March 8, 2007

Funny Name, Serious Numbers

I keep telling you Loyal Readers, Rudy can win.

Fresh results from Quinnipiac University’s Polling Institute indicating that Giuliani would beat Clinton in two of three key swing states confirm this: Rudy takes Florida by 5 points, Pennsylvania by 11 points, with a convincing 51% of the vote, and loses Ohio by only 1 point. He does even better against Barack Obama and absolutely crushes John Edwards. John McCain ties Clinton in Florida, loses Ohio by 3, and wins Pennsylvania by 6. Mitt Romney does… um… not so good, not winning a single matchup against any of the Democratic contenders.

That’s probably why Intrade’s political futures market looks like this today:

Candidate

Nomination

Election

Hillary Clinton

44.3

25.0

Rudy Giuliani

40.1

22.6

Barack Obama

29.9

19.9

John McCain

24.0

16.9

Al Gore

12.0

11.4

Mitt Romney

18.9

8.8

John Edwards

8.7

7.0

These are the asking prices for $100 contracts – pay $40.10 for a Giuliani nomination contract, and if he winds up getting the nomination, you’ll be paid $100. As you can see, the collective wisdom of the market of people betting real money on these propositions favors Clinton and Giuliani to be their respective parties’ nominees (by comfortable margins, natch) and only gives Clinton a slight-to-moderate edge over Giuliani in the general election.

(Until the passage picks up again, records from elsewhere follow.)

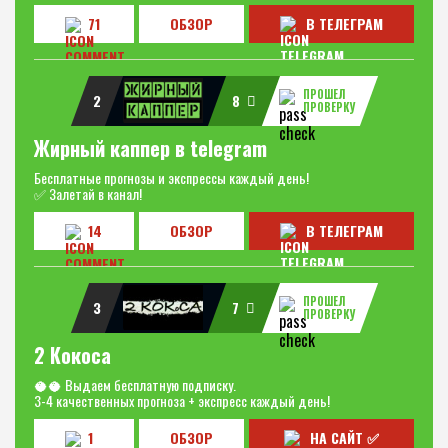
71
ОБЗОР
В ТЕЛЕГРАМ
ПРОШЕЛ
2
8
ПРОВЕРКУ
Жирный каппер в telegram
Бесплатные прогнозы и экспрессы каждый день!
✅ Залетай в канал!
14
ОБЗОР
В ТЕЛЕГРАМ
ПРОШЕЛ
3
7
ПРОВЕРКУ
2 Кокоса
🥥🥥 Выдаем бесплатную подписку.
3-4 качественных прогноза + экспресс каждый день!
1
ОБЗОР
НА САЙТ ✅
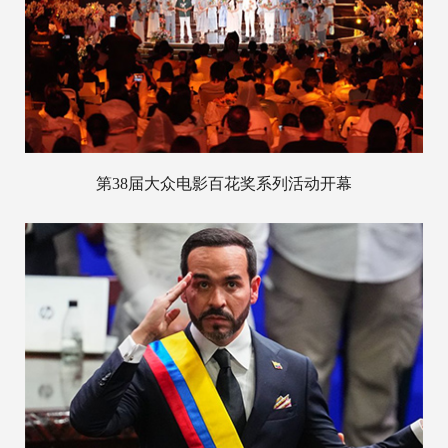
第38届大众电影百花奖系列活动开幕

And odd indeed that there continues to be an active market for Al Gore – is this the result of an active community of true Gore believers still unwilling to let go of the 2000 election, or is there really something to a Gore candidacy – despite the lack of any indication that he’s interested in trying for the job again? If I had to guess, I’d say it’s the Greater Fool Theory in action.

Sure, like Glenn Reynolds says, it’s early yet. But what this should tell you is that Rudy can win. It’s a close call for McCain and a long shot for Romney. Rudy’s the best bet the GOP has going. If George W. Bush was supposed to be the nominee in 2000 based on nothing more than his ultimate electability, then the easy call for Republicans is indeed for Rudy Giuliani.